A. The basal ring resides at the teardrop shaped basal end of the IMC (white arrows). At PVM rupture, this structure is defined enough to render. B. At PVM rupture, eight merozoites remained attached to the residual body. Two attached and one unattached merozoites are rendered, including one merozoite with its mitochondrion connected to the residual body. R = residual body, FV = food vacuole. C. At mid-segmentation, we visualize the parasite taking up RBC cytosol at cytostomes. These invaginations are located near the food vacuole and their necks are encircled in cytostomal collars, delineated by an electron-dense ring (white arrows). Scale bars of renderings interpolated from structure sizes in EM data.

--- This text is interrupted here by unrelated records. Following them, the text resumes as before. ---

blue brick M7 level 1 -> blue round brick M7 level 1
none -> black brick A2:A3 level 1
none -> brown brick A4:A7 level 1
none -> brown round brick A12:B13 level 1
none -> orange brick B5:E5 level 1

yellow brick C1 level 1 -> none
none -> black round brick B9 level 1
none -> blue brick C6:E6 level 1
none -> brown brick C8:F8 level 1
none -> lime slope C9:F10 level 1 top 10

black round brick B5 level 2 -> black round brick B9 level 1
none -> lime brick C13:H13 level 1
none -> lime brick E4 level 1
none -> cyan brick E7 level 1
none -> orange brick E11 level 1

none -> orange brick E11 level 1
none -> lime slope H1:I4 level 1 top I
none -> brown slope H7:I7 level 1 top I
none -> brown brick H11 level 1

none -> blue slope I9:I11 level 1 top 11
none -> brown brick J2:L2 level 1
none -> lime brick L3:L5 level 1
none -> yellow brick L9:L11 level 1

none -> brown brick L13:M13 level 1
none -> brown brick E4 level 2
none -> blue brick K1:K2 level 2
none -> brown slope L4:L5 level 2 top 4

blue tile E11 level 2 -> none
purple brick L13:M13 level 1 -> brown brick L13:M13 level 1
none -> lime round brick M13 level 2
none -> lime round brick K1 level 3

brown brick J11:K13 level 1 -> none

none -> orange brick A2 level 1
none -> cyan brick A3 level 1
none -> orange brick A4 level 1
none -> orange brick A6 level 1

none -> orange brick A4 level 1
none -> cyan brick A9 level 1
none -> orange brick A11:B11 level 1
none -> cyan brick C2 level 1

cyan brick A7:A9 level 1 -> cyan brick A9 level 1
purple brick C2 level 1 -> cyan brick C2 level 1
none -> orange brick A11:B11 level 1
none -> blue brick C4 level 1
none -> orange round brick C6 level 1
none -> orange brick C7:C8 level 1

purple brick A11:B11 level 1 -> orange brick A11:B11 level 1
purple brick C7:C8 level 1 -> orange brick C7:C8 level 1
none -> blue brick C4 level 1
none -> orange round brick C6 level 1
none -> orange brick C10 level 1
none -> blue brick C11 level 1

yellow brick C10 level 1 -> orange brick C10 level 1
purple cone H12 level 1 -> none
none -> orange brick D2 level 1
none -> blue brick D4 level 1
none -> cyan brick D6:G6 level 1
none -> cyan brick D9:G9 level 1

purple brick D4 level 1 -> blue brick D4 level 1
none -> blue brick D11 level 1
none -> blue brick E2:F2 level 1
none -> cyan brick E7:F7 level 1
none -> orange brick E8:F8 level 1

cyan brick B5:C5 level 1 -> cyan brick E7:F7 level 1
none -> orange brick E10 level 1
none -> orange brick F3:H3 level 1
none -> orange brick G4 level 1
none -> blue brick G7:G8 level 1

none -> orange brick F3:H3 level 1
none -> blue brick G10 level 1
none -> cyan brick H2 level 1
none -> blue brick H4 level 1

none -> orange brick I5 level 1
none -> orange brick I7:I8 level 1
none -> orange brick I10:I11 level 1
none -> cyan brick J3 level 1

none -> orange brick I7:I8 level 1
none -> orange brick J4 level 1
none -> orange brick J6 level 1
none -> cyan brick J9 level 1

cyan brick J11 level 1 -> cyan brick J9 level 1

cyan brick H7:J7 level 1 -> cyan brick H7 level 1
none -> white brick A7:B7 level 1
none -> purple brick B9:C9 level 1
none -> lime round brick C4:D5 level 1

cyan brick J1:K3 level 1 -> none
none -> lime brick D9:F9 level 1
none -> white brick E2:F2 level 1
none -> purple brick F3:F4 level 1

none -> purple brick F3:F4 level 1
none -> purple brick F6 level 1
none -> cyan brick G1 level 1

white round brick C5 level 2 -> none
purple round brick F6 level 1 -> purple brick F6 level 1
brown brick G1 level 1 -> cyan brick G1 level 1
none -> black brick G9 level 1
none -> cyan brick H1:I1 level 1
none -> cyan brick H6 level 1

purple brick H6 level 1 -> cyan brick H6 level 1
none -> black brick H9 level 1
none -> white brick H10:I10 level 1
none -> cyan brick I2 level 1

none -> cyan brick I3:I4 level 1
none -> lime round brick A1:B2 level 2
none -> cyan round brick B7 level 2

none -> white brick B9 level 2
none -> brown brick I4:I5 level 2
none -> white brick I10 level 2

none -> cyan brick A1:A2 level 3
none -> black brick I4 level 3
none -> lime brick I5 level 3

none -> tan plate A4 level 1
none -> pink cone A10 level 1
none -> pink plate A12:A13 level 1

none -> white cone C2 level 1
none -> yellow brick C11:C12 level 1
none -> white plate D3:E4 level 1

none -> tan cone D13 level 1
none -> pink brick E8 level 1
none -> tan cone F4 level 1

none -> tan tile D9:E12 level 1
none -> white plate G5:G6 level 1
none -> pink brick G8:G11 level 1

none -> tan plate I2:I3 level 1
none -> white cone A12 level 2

Fig 8. The whole schizont.

A. In early segmentation, sets of rhoptries composed of one mature and one immature bulb are associated with 4n or 2n nuclei. The apicoplast and mitochondrion twist through the cell, undivided. B. At mid-segmentation, pairs of rhoptries are fully mature and nuclei are either 2n or 1n. Apicoplasts are divided and associated with the undivided mitochondrion. C. At PVM rupture, individual sets of rhoptries, nuclei, apicoplasts, and mitochondria are separated into their respective merozoite plasma membranes. Most merozoites are fully separated, but eight remain attached to the residual body. D. A mid-segmentation bud with material for two daughter cells. The mitochondrion snakes out of the rendered bud to connect with other budding cells. E. A fully segmented merozoite with a mature apical head, a segmented nucleus, apicoplast, mitochondrion, and the basal ring. Scale bars of renderings interpolated from structure sizes in EM data.